Essay: The New York Times - Political Assassins

February 21st, 2008 3:05 PM

Hit and run reporting on John McCain - Media Research Center
Cheap Shots Fit to Print
This would make even the Daily Kos and blush.

Well, maybe not. But still, ... .

The New York Times on Wednesday evening went to the web with "For McCain, Self-Confidence on Ethics Poses Its Own Risk", an innuendo-filled and fact-deprived 3,000 word ramble on the 1999 professional interactions between now virtually certain Republican Presidential nominee John McCain and lobbyist Vicki Iseman. They then extrapolated the unproven impropriety of this alleged "relationship" into a broader questioning of McCain's ethics.

Both McCain and Iseman flatly deny the affair. Their refutation, and the Times' protracted inability to gather any evidence to the contrary, should in no way have served to prevent them from levying the accusation in long form print, apparently.

Another manifest media attempt to down a Republican Presidential hopeful.

That it took four authors (and two additional contributing researchers) nine years to acquire this little substantiation is striking, both in its futility and its reflection of the depth of the New York Times' impassioned desire to deliver the tale. It is reminiscent of the deranged lengths and depths Dan Rather plumbed in pursuit of his Great White Whale - the George W. Bush Texas Air National Guard dodge that wasn't.

That the Times draws such far reaching conclusions predicated on this scarcity of fact is journalistic assault with intent -- another manifest media attempt to down a Republican Presidential hopeful.

In the classic sense of the phrase, there is literally no "there" there. The Times cites two shadowy, unnamed "former associates" who cite other shadowy, unnamed "advisers" whom these two say feared that there might have been a sexual relationship between McCain and Iseman.

Or they heard it in the bathroom while sneaking a smoke between classes. (How high school newspaper gossip column is this?)

They do not reference their sources with even this ludicrous level of specificity until 2,050 words into the screed. On Page One, on the website Front Page, you are fed the most amorphous of depictions -- "small circle of advisers", "some of his top advisors", "some aides". Vague, obscure tallies meant to imply far greater numbers than the Times in actuality had.

But what concerned these aides, one FINALLY gets to read 2,000+ words in, was not that she was possibly a paramour, but that she was indubitably a lobbyist. Here we actually get a named source, John Weaver, a former top McCain strategist and now an informal campaign adviser.

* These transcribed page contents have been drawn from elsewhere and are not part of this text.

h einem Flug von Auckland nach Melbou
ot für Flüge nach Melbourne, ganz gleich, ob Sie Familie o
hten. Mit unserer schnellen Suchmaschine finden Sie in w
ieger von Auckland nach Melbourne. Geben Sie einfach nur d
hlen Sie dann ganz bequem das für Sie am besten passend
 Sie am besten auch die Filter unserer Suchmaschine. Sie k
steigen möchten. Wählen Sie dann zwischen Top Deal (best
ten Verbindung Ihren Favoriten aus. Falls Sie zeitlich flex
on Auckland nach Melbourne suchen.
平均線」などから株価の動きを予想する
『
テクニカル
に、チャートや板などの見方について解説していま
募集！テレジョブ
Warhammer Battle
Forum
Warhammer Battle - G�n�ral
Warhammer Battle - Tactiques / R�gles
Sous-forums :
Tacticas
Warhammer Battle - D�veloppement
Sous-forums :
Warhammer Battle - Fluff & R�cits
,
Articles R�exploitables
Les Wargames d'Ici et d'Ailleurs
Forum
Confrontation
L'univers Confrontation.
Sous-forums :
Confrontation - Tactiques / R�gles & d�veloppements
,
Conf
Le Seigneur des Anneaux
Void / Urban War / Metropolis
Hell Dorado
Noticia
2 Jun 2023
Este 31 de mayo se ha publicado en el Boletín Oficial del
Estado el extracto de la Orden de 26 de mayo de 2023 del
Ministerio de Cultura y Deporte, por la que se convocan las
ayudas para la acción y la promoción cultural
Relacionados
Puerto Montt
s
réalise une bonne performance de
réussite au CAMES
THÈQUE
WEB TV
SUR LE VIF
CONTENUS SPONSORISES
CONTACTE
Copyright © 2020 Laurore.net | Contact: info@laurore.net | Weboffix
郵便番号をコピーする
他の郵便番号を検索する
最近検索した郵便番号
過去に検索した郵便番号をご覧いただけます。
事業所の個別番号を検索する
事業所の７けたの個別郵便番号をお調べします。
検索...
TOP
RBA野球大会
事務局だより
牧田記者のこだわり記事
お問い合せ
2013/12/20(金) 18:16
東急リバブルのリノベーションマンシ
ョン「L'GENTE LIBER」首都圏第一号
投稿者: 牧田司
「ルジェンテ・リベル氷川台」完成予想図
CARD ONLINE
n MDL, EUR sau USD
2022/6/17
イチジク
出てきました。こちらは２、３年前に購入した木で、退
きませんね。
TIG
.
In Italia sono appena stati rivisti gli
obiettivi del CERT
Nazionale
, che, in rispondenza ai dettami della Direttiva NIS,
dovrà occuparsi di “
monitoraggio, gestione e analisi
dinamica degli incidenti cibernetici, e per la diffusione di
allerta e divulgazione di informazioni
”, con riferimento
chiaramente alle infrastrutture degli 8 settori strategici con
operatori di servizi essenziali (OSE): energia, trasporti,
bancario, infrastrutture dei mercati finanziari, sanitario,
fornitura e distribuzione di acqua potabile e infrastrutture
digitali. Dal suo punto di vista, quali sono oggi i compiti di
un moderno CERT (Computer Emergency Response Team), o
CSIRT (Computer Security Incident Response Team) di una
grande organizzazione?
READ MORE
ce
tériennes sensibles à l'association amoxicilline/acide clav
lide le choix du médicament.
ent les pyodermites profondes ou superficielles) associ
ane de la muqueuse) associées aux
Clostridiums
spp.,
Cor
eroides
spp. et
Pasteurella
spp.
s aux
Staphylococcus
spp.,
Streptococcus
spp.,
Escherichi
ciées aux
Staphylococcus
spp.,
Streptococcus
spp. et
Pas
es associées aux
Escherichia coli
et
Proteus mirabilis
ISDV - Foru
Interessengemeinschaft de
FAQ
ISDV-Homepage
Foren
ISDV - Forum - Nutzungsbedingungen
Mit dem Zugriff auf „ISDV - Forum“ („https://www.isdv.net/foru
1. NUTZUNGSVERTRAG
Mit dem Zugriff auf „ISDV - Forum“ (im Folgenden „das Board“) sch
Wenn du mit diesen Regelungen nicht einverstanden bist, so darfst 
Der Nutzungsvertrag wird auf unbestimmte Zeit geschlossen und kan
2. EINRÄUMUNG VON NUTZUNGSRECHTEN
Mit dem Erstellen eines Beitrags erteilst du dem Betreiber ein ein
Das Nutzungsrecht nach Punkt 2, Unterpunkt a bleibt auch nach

Weaver instantaneously dispels the myth the Times has worked so hard to build. "Our political messaging during that time period centered around taking on the special interests and placing the nation's interests before either personal or special interest. Ms. Iseman's involvement in the campaign, it was felt by us, could undermine that effort."

So Weaver distanced Iseman from McCain because his proximity to a lobbyist would undermine his anti-special interest campaign theme, not because he feared the two were engaged in what Bill Clinton might refer to as a good Tuesday.

Further still into this piece of journalistic piffle we get two additional named sources, Rick Davis and Mark Salter, McCain's top strategists in both of his presidential campaigns. They BOTH directly contradict the Times' story -- and that of the two "former associates" -- saying they never discussed Ms. Iseman with the senator or colleagues.

Said Mr. Salter, "I never had any good reason to think that the relationship was anything other than professional, a friendly professional relationship."

Perhaps the Times should have proffered these corrections and outright denials -- from people willing to speak without anonymity -- before rather than after the assertions of two unnamed "former associates" delivering third hand hearsay. Actually, upon speaking to Weaver, Davis and Salter, any semi-reputable publication would have simply killed the story.

As we have been repeatedly shown for oh so very long, the New York Times is far less than semi-reputable.

When confronted with a cacophony such as the one this story has produced, one enters fight or flight mode. The Times immediately chose the latter. Wednesday night on CNN, just hours after the story was published, Anderson Cooper offered, "I want to point out to our viewers we have asked reporters who worked on this story from the New York Times as well as anyone from the New York Times to come on the program tonight to talk about it or even talk to us by phone. They declined that opportunity."

Wow - that's resolve. Way to stand by your work.

Times Executive Editor Bill Keller, instead of putting forward his foot soldiers to defend the indefensible, released on Thursday a statement from behind his embattled ramparts. In which he begins, "On the substance, we think the story speaks for itself."

Indeed it does. And for the New York Times as well.